In the face of Luthor’s self-effacing, easy charm, it’s tempting to see him as “just one of the guys” and not for what he truly is: a giver. Only when pressed does he admit that LexCorp is in the top three charitable corporations in America, just after Kord Industries and Wayne Enterprises. “It’s not a competition,” laughs Luthor. “Besides, I can’t hold a candle to those guys in the debauched billionaire playboy department!”
Holy crap. Ted Kord, a.k.a. the Blue Beetle, exists in the new DC movie universe. He is the billionaire owner of Kord Enterprises, sometimes Kord Industries.
But he downplays the corporate generosity side of LexCorp. “Handouts don’t change the world. The true gift of LexCorp is our products. We are on the cusp of unveiling a technology that will change the world forever.”

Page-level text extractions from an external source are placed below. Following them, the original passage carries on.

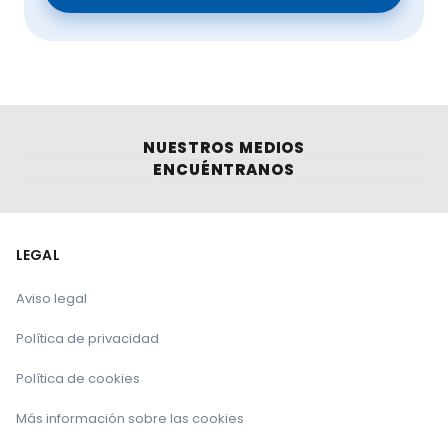
NUESTROS MEDIOS
ENCUÉNTRANOS
LEGAL
Aviso legal
Política de privacidad
Política de cookies
Más información sobre las cookies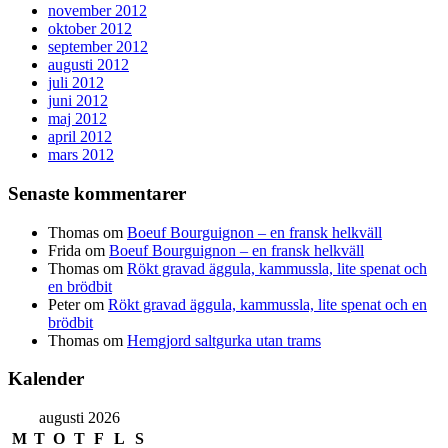
november 2012
oktober 2012
september 2012
augusti 2012
juli 2012
juni 2012
maj 2012
april 2012
mars 2012
Senaste kommentarer
Thomas
om
Boeuf Bourguignon – en fransk helkväll
Frida
om
Boeuf Bourguignon – en fransk helkväll
Thomas
om
Rökt gravad äggula, kammussla, lite spenat och
en brödbit
Peter
om
Rökt gravad äggula, kammussla, lite spenat och en
brödbit
Thomas
om
Hemgjord saltgurka utan trams
Kalender
augusti 2026
M
T
O
T
F
L
S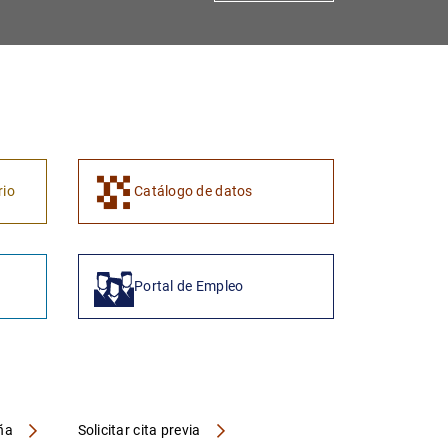
rio
Catálogo de datos
Portal de Empleo
aña
Solicitar cita previa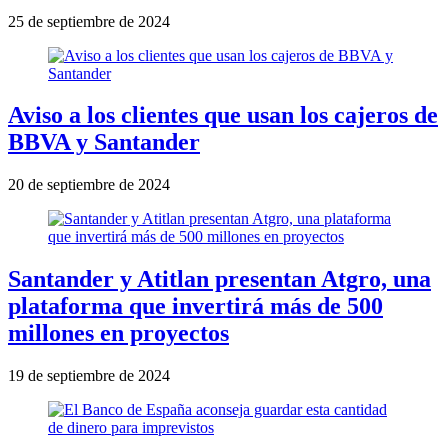
25 de septiembre de 2024
Aviso a los clientes que usan los cajeros de
BBVA y Santander
20 de septiembre de 2024
Santander y Atitlan presentan Atgro, una
plataforma que invertirá más de 500
millones en proyectos
19 de septiembre de 2024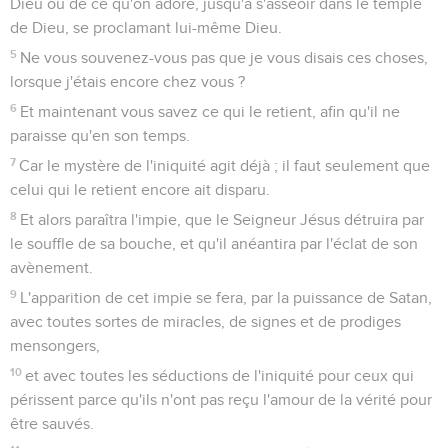
Dieu ou de ce qu'on adore, jusqu'à s'asseoir dans le temple
de Dieu, se proclamant lui-même Dieu.
5
Ne vous souvenez-vous pas que je vous disais ces choses,
lorsque j'étais encore chez vous ?
6
Et maintenant vous savez ce qui le retient, afin qu'il ne
paraisse qu'en son temps.
7
Car le mystère de l'iniquité agit déjà ; il faut seulement que
celui qui le retient encore ait disparu.
8
Et alors paraîtra l'impie, que le Seigneur Jésus détruira par
le souffle de sa bouche, et qu'il anéantira par l'éclat de son
avènement.
9
L'apparition de cet impie se fera, par la puissance de Satan,
avec toutes sortes de miracles, de signes et de prodiges
mensongers,
10
et avec toutes les séductions de l'iniquité pour ceux qui
périssent parce qu'ils n'ont pas reçu l'amour de la vérité pour
être sauvés.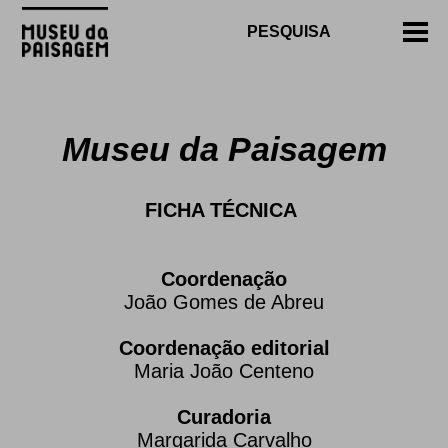
Museu da Paisagem
FICHA TÉCNICA
Coordenação
João Gomes de Abreu
Coordenação editorial
Maria João Centeno
Curadoria
Margarida Carvalho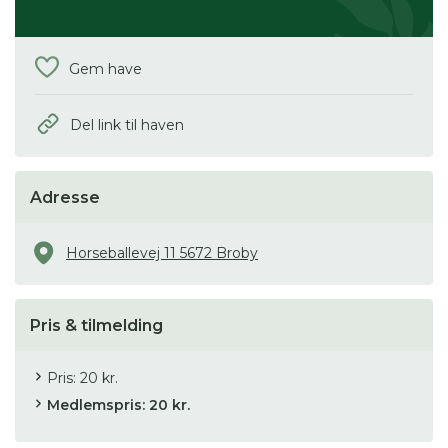
Gem have
Del link til haven
Adresse
Horseballevej 11 5672 Broby
Pris & tilmelding
Pris: 20 kr.
Medlemspris: 20 kr.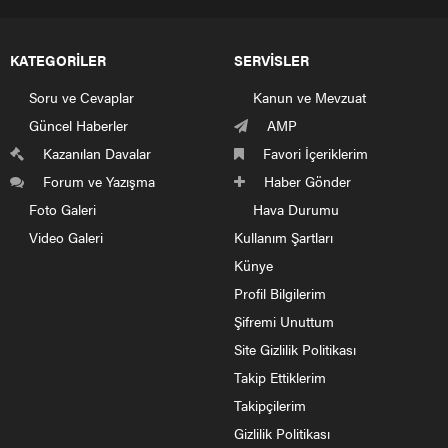
KATEGORİLER
SERVİSLER
Soru ve Cevaplar
Kanun ve Mevzuat
Güncel Haberler
AMP
Kazanılan Davalar
Favori İçeriklerim
Forum ve Yazışma
Haber Gönder
Foto Galeri
Hava Durumu
Video Galeri
Kullanım Şartları
Künye
Profil Bilgilerim
Şifremi Unuttum
Site Gizlilik Politikası
Takip Ettiklerim
Takipçilerim
Gizlilik Politikası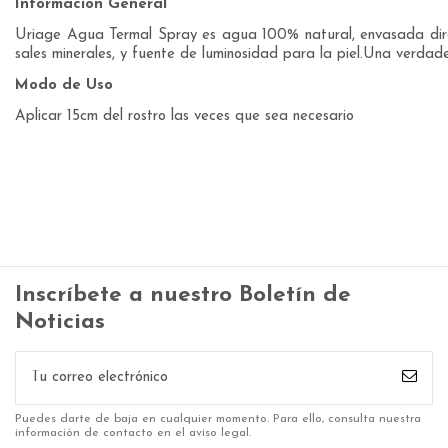
Información General
Uriage Agua Termal Spray es agua 100% natural, envasada direc
sales minerales, y fuente de luminosidad para la piel.Una verdade
Modo de Uso
Aplicar 15cm del rostro las veces que sea necesario
Inscríbete a nuestro Boletín de
Noticias
Puedes darte de baja en cualquier momento. Para ello, consulta nuestra
información de contacto en el aviso legal.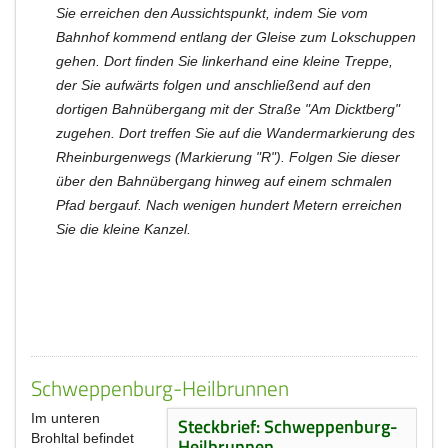
Sie erreichen den Aussichtspunkt, indem Sie vom
Bahnhof kommend entlang der Gleise zum Lokschuppen
gehen. Dort finden Sie linkerhand eine kleine Treppe,
der Sie aufwärts folgen und anschließend auf den
dortigen Bahnübergang mit der Straße "Am Dicktberg"
zugehen. Dort treffen Sie auf die Wandermarkierung des
Rheinburgenwegs (Markierung "R"). Folgen Sie dieser
über den Bahnübergang hinweg auf einem schmalen
Pfad bergauf. Nach wenigen hundert Metern erreichen
Sie die kleine Kanzel.
Schweppenburg-Heilbrunnen
Im unteren
Steckbrief: Schweppenburg-
Brohltal befindet
Heilbrunnen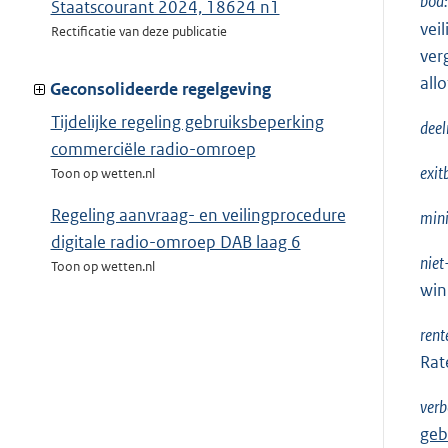
bod:
Staatscourant 2024, 18624 n1
vei
Rectificatie van deze publicatie
ver
all
Geconsolideerde regelgeving
Tijdelijke regeling gebruiksbeperking
deel
commerciële radio-omroep
exit
Toon op wetten.nl
Regeling aanvraag- en veilingprocedure
mini
digitale radio-omroep DAB laag 6
niet
Toon op wetten.nl
win
rent
Rat
verb
geb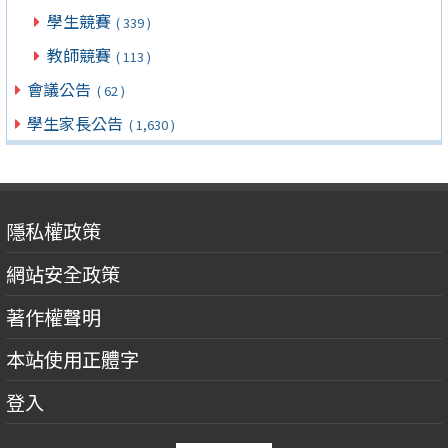
學生競賽
( 339 )
教師競賽
( 113 )
會議公告
( 62 )
學生家長公告
( 1,630 )
隱私權政策
網站安全政策
著作權聲明
本站使用正體字
登入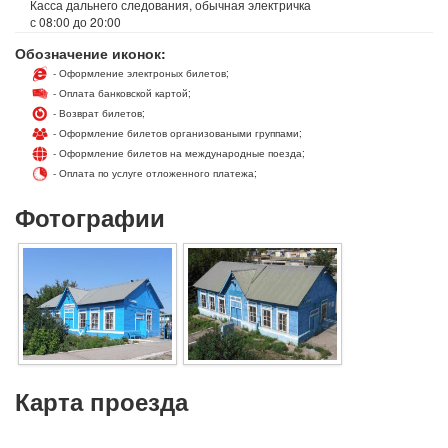
Касса дальнего следования, обычная электричка
с 08:00 до 20:00
Обозначение иконок:
- Оформление электроных билетов;
- Оплата банковской картой;
- Возврат билетов;
- Оформление билетов организоваными группами;
- Оформление билетов на международные поезда;
- Оплата по услуге отложенного платежа;
Фотографии
Карта проезда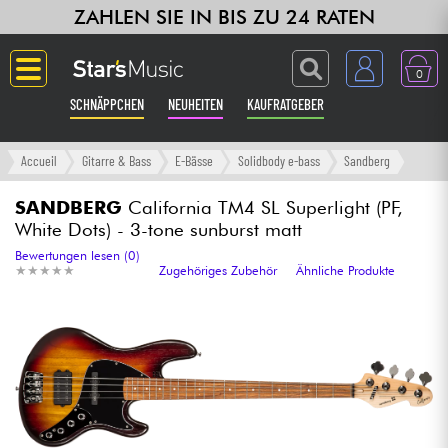
ZAHLEN SIE IN BIS ZU 24 RATEN
0
SCHNÄPPCHEN
NEUHEITEN
KAUFRATGEBER
Langue
Accueil
Gitarre & Bass
E-Bässe
Solidbody e-bass
Sandberg
Gitarre & Bass
SANDBERG
California TM4 SL Superlight (PF,
White Dots) - 3-tone sunburst matt
Verstärker & Effekte
Bewertungen lesen (0)
★
★
★
★
★
★
★
★
★
★
Zugehöriges Zubehör
Ähnliche Produkte
Klaviere & Piano
Synths & samplers
Studio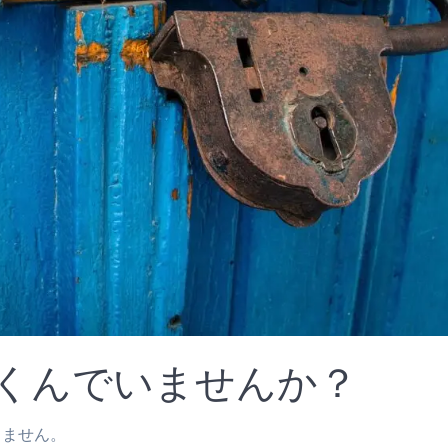
くんでいませんか？
きません。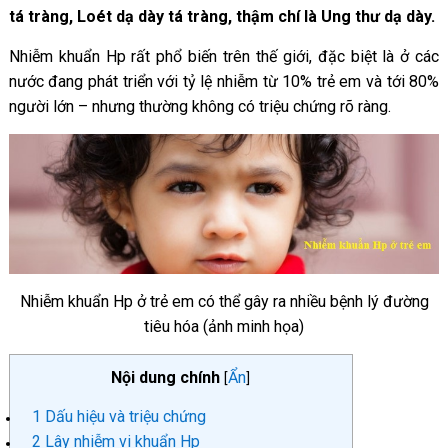
tá tràng, Loét dạ dày tá tràng, thậm chí là Ung thư dạ dày.
Nhiễm khuẩn Hp rất phổ biến trên thế giới, đặc biệt là ở các
nước đang phát triển với tỷ lệ nhiễm từ 10% trẻ em và tới 80%
người lớn – nhưng thường không có triệu chứng rõ ràng.
Nhiễm khuẩn Hp ở trẻ em có thể gây ra nhiều bệnh lý đường
tiêu hóa (ảnh minh họa)
Nội dung chính
Ẩn
[
]
1
Dấu hiệu và triệu chứng
2
Lây nhiễm vi khuẩn Hp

When pressed, the youthful mogul will only hint. “It’s about safety. This is a product that will protect you, and everyone, from threats you don’t even know about yet. I don’t want to scare anybody… much. But there are a lot of threats out there, and they’re here today.”
So Luthor is definitely reverse-engineering some Krypton technology, maybe even using said crystal rocks he’s got on display in his freaking living room. Maybe he provides Batman with his amped-up, anti-Superman battle suit?
It’s just lucky for us that, whatever the dangers lurking for us today, we have on our side Lex Luthor, a man of tomorrow.
Batman v. Superman: Dawn of Justice releases March 25, 2016.